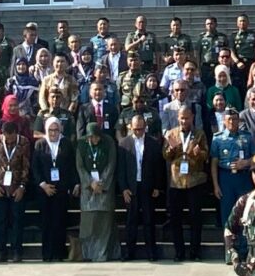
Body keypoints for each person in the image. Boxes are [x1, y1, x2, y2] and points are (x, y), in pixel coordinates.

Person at [163, 110, 211, 261]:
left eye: (187, 118)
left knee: (195, 218)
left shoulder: (199, 134)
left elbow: (206, 155)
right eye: (182, 118)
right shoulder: (172, 133)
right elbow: (165, 155)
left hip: (194, 180)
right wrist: (170, 149)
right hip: (176, 181)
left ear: (192, 118)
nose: (184, 121)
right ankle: (179, 252)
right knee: (175, 219)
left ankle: (195, 252)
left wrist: (198, 153)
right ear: (178, 118)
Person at [117, 109, 161, 260]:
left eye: (141, 129)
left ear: (145, 127)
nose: (138, 131)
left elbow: (157, 167)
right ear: (130, 127)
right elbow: (120, 169)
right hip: (132, 187)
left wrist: (156, 186)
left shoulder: (153, 143)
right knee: (131, 221)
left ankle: (151, 252)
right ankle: (129, 252)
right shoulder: (124, 144)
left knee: (149, 220)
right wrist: (123, 189)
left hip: (147, 187)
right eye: (135, 129)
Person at [0, 112, 31, 263]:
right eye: (6, 136)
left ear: (16, 133)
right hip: (0, 187)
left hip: (16, 187)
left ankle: (17, 251)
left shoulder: (24, 142)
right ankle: (1, 251)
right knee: (1, 221)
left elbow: (26, 166)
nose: (8, 140)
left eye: (11, 137)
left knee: (17, 220)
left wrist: (22, 186)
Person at [32, 114, 73, 261]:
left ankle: (59, 253)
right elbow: (35, 168)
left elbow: (70, 167)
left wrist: (66, 185)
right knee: (46, 223)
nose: (53, 133)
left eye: (56, 130)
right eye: (50, 130)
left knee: (60, 222)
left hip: (61, 190)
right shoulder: (40, 144)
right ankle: (47, 254)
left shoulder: (66, 143)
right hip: (44, 190)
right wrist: (43, 185)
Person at [77, 112, 116, 262]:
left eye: (94, 137)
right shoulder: (81, 144)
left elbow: (111, 165)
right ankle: (88, 254)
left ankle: (102, 254)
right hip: (88, 190)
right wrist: (90, 183)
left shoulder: (109, 142)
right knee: (89, 222)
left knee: (104, 223)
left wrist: (102, 183)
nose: (92, 140)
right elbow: (80, 166)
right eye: (89, 137)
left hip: (105, 188)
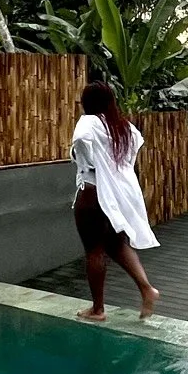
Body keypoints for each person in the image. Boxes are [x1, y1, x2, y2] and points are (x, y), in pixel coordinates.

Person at [70, 81, 161, 321]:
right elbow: (134, 148)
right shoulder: (125, 127)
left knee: (94, 250)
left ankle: (98, 309)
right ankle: (147, 289)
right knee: (116, 244)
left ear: (86, 103)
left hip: (93, 191)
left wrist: (91, 162)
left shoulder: (88, 122)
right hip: (119, 194)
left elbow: (80, 139)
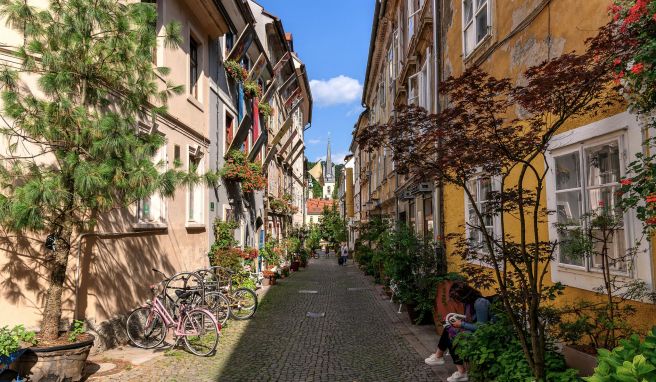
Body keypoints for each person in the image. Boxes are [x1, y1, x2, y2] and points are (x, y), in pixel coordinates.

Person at [424, 281, 491, 382]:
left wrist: (462, 324)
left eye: (459, 299)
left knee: (454, 336)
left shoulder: (480, 303)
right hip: (476, 330)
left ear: (465, 296)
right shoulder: (470, 302)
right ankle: (442, 358)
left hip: (485, 335)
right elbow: (472, 319)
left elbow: (482, 327)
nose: (459, 302)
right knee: (450, 329)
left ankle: (458, 369)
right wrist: (459, 323)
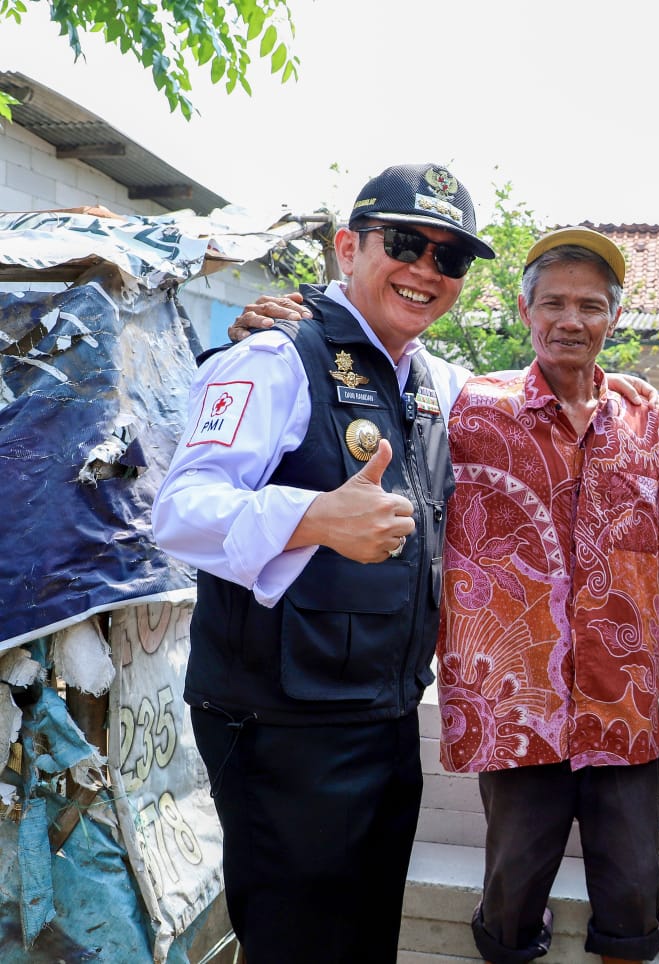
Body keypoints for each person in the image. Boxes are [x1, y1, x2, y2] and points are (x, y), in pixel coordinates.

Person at [153, 163, 495, 962]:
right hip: (281, 724)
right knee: (297, 944)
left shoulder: (431, 384)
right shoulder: (274, 357)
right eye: (406, 243)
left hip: (380, 714)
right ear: (348, 247)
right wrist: (312, 516)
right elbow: (180, 510)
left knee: (365, 939)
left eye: (449, 259)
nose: (425, 271)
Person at [437, 226, 659, 964]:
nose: (571, 320)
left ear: (612, 319)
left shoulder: (644, 415)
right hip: (518, 704)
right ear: (526, 314)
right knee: (512, 885)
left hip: (619, 702)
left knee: (631, 893)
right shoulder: (472, 411)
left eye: (590, 305)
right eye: (553, 303)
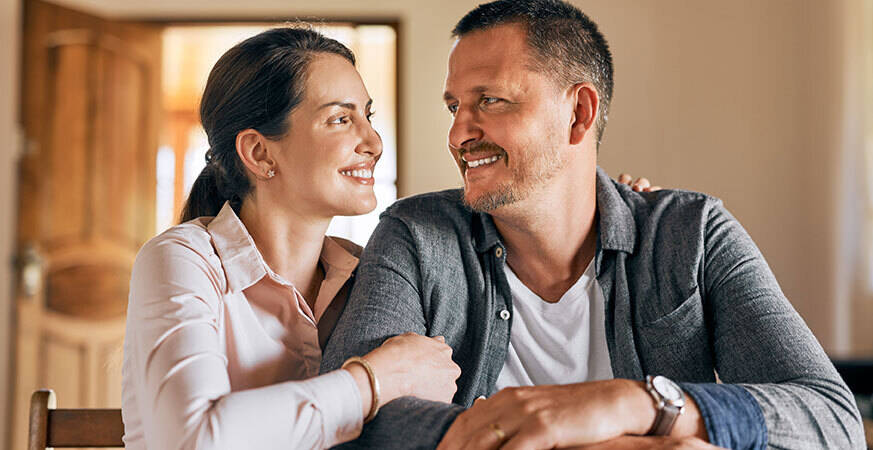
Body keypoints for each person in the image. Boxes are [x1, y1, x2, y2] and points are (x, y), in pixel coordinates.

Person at [320, 1, 866, 449]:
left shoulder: (693, 234)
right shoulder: (413, 235)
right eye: (454, 106)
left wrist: (634, 403)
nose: (459, 133)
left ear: (579, 113)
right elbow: (357, 420)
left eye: (490, 101)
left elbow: (831, 420)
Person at [120, 27, 463, 450]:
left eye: (368, 117)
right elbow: (193, 439)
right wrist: (376, 381)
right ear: (260, 153)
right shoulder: (182, 260)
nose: (373, 142)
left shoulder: (371, 274)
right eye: (341, 119)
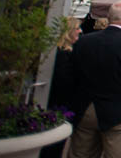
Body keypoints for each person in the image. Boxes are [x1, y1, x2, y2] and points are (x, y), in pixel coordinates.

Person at [69, 1, 121, 158]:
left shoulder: (84, 41)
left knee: (81, 153)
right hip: (120, 112)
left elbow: (73, 75)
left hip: (86, 108)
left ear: (108, 17)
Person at [41, 18, 81, 158]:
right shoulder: (63, 55)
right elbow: (65, 83)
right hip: (59, 106)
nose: (80, 31)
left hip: (59, 104)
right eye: (77, 28)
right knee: (53, 146)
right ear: (68, 31)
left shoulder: (61, 52)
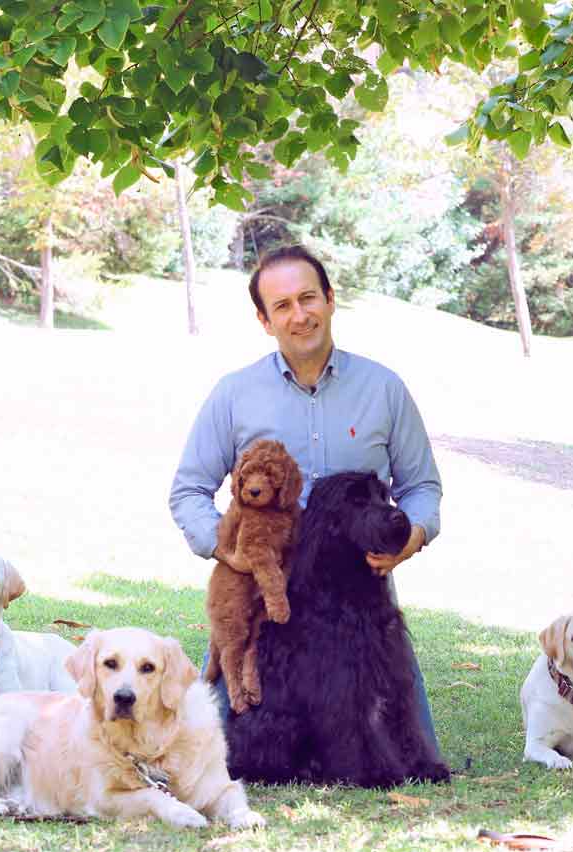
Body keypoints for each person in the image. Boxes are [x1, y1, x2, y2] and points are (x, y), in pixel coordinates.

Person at [169, 245, 442, 746]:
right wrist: (230, 552)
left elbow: (421, 486)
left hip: (361, 598)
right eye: (283, 306)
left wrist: (413, 537)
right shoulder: (234, 394)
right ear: (264, 320)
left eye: (308, 298)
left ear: (331, 299)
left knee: (406, 753)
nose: (300, 315)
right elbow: (188, 490)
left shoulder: (384, 389)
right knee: (230, 751)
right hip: (264, 599)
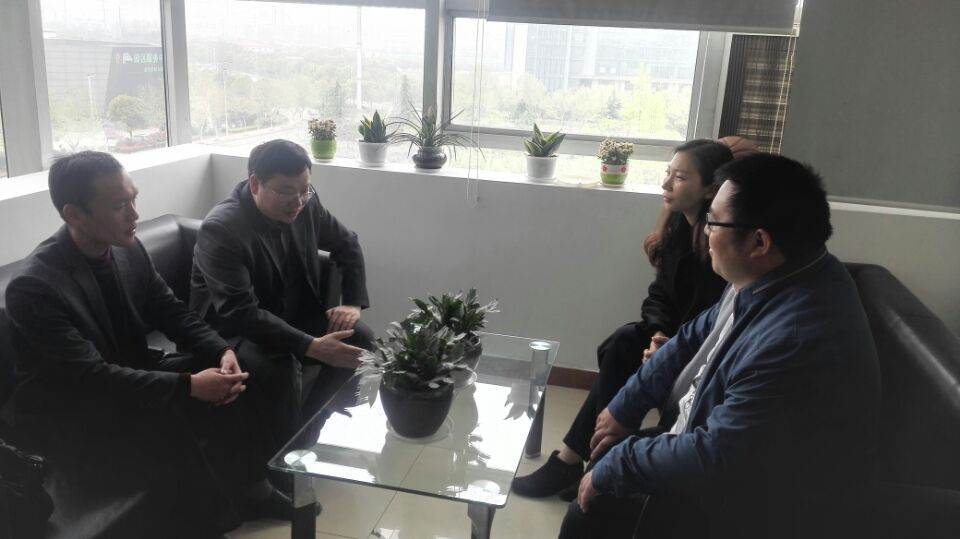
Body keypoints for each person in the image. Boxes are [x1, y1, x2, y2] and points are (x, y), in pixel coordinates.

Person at [561, 154, 881, 538]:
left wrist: (620, 464)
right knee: (606, 458)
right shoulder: (772, 275)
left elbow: (716, 455)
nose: (704, 233)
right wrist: (626, 405)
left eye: (713, 222)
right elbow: (691, 336)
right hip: (710, 442)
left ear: (759, 241)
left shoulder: (794, 340)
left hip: (755, 501)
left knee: (592, 505)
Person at [1, 151, 269, 537]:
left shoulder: (128, 248)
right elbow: (90, 377)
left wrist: (220, 351)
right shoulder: (35, 286)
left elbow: (171, 312)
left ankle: (254, 490)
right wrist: (189, 386)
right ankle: (210, 526)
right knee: (169, 424)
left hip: (128, 375)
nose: (135, 215)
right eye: (119, 205)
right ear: (74, 214)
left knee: (244, 372)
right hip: (71, 410)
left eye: (134, 199)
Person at [513, 139, 734, 499]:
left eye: (680, 178)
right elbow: (659, 295)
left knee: (621, 347)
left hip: (701, 351)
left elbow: (713, 320)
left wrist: (668, 348)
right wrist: (658, 334)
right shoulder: (678, 228)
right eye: (668, 173)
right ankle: (582, 461)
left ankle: (583, 463)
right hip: (671, 338)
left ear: (710, 189)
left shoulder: (721, 243)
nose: (666, 184)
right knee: (623, 344)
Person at [190, 139, 373, 452]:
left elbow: (347, 242)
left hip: (289, 314)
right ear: (255, 184)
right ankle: (283, 457)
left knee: (360, 337)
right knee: (281, 369)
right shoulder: (222, 229)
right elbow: (241, 313)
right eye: (287, 191)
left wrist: (352, 303)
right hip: (234, 332)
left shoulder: (307, 204)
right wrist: (312, 346)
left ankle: (307, 427)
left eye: (304, 189)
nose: (298, 201)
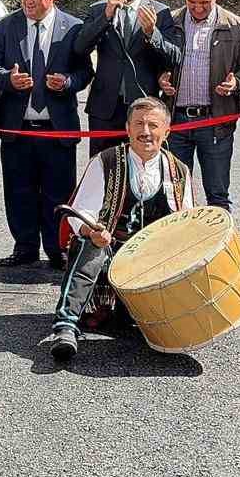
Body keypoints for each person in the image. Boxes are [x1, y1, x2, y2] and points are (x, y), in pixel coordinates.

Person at [42, 97, 195, 362]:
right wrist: (92, 231)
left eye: (153, 125)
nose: (145, 132)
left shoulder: (179, 171)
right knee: (90, 245)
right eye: (139, 124)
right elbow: (80, 213)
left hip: (151, 265)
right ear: (127, 128)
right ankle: (66, 326)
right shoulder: (105, 161)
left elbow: (187, 226)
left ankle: (145, 315)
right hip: (110, 256)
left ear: (167, 131)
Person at [0, 0, 93, 269]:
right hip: (17, 128)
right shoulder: (5, 27)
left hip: (57, 130)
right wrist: (8, 80)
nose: (28, 1)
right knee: (18, 190)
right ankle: (25, 247)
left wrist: (68, 82)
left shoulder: (73, 28)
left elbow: (85, 71)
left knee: (59, 193)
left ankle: (58, 249)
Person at [157, 0, 240, 211]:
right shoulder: (169, 22)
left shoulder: (236, 26)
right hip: (175, 122)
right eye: (192, 2)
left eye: (205, 2)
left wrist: (236, 83)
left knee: (218, 195)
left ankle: (218, 237)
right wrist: (160, 80)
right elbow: (153, 61)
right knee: (174, 195)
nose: (198, 8)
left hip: (215, 122)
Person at [73, 0, 175, 157]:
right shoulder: (98, 10)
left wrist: (152, 33)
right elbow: (80, 48)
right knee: (103, 167)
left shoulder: (160, 12)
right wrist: (106, 16)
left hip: (144, 108)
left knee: (142, 166)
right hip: (104, 109)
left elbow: (174, 57)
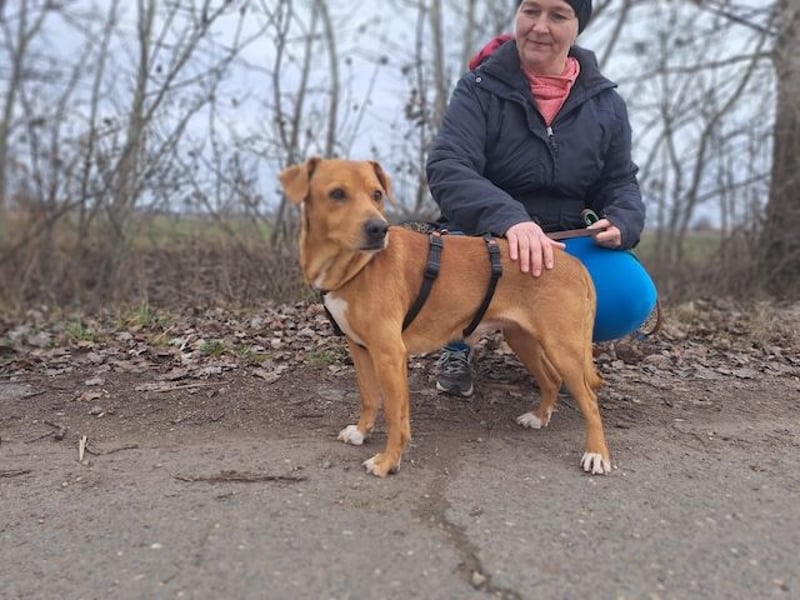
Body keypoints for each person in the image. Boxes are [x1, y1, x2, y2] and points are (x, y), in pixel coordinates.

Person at [426, 0, 656, 397]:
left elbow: (620, 181)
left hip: (565, 241)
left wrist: (623, 218)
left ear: (577, 26)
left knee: (629, 296)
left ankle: (560, 348)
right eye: (530, 11)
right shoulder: (478, 90)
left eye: (558, 15)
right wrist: (511, 220)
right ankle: (456, 344)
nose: (540, 27)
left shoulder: (606, 104)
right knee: (453, 267)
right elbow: (449, 167)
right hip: (486, 237)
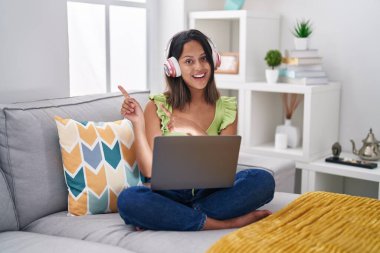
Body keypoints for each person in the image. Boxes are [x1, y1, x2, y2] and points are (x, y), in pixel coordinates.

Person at [117, 29, 275, 231]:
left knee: (263, 180)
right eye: (189, 61)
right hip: (168, 193)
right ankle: (224, 223)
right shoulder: (156, 106)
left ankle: (172, 216)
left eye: (203, 59)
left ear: (213, 61)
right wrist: (137, 124)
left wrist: (192, 128)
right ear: (173, 68)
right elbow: (149, 171)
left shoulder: (226, 108)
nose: (199, 67)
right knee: (129, 200)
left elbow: (222, 165)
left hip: (211, 193)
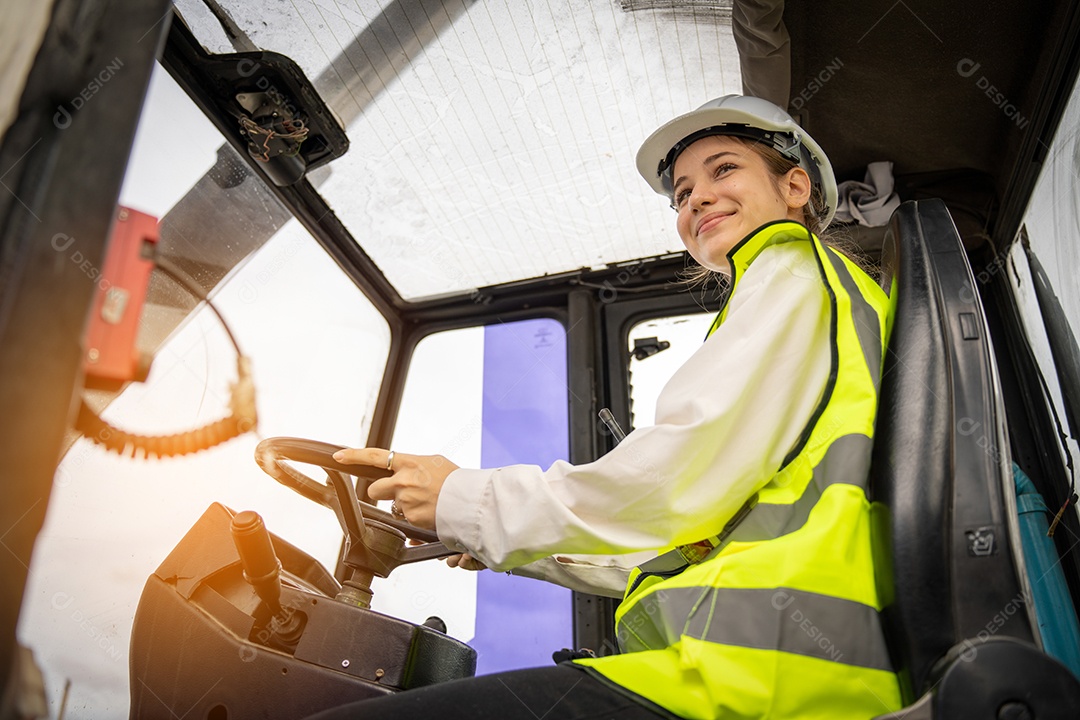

▶ **WHAT IS NEEDED**: Transcribe, exactly and without pictures, everything in the data from the line with "left wrist: (198, 153)" down to the line with "right elbow: (134, 148)", both included.

▶ **ANSWER BOX**:
left wrist: (198, 153)
right ear: (178, 118)
Person at [117, 109, 161, 260]:
left eye: (141, 129)
left ear: (145, 127)
nose: (138, 131)
left elbow: (157, 167)
right ear: (130, 127)
right elbow: (120, 169)
right hip: (132, 187)
left wrist: (156, 186)
left shoulder: (153, 143)
right knee: (131, 221)
left ankle: (151, 252)
right ankle: (129, 252)
right shoulder: (124, 144)
left knee: (149, 220)
right wrist: (123, 189)
left hip: (147, 187)
right eye: (135, 129)
Person at [0, 112, 31, 263]:
right eye: (6, 136)
left ear: (16, 133)
right hip: (0, 187)
left hip: (16, 187)
left ankle: (17, 251)
left shoulder: (24, 142)
right ankle: (1, 251)
right knee: (1, 221)
left elbow: (26, 166)
nose: (8, 140)
left eye: (11, 137)
left knee: (17, 220)
left wrist: (22, 186)
Person at [32, 114, 73, 261]:
left ankle: (59, 253)
right elbow: (35, 168)
left elbow: (70, 167)
left wrist: (66, 185)
right knee: (46, 223)
nose: (53, 133)
left eye: (56, 130)
right eye: (50, 130)
left knee: (60, 222)
left hip: (61, 190)
right shoulder: (40, 144)
right ankle: (47, 254)
left shoulder: (66, 143)
right hip: (44, 190)
right wrist: (43, 185)
Person at [77, 112, 116, 262]:
left eye: (94, 137)
right shoulder: (81, 144)
left elbow: (111, 165)
right ankle: (88, 254)
left ankle: (102, 254)
right hip: (88, 190)
right wrist: (90, 183)
left shoulder: (109, 142)
right knee: (89, 222)
left knee: (104, 223)
left wrist: (102, 183)
nose: (92, 140)
right elbow: (80, 166)
right eye: (89, 137)
left hip: (105, 188)
Body keypoints for each person in the image. Boxes are [x1, y1, x2, y2] and points are (x, y), in pixel coordinates.

Person at [70, 81, 161, 321]:
right elbow: (134, 148)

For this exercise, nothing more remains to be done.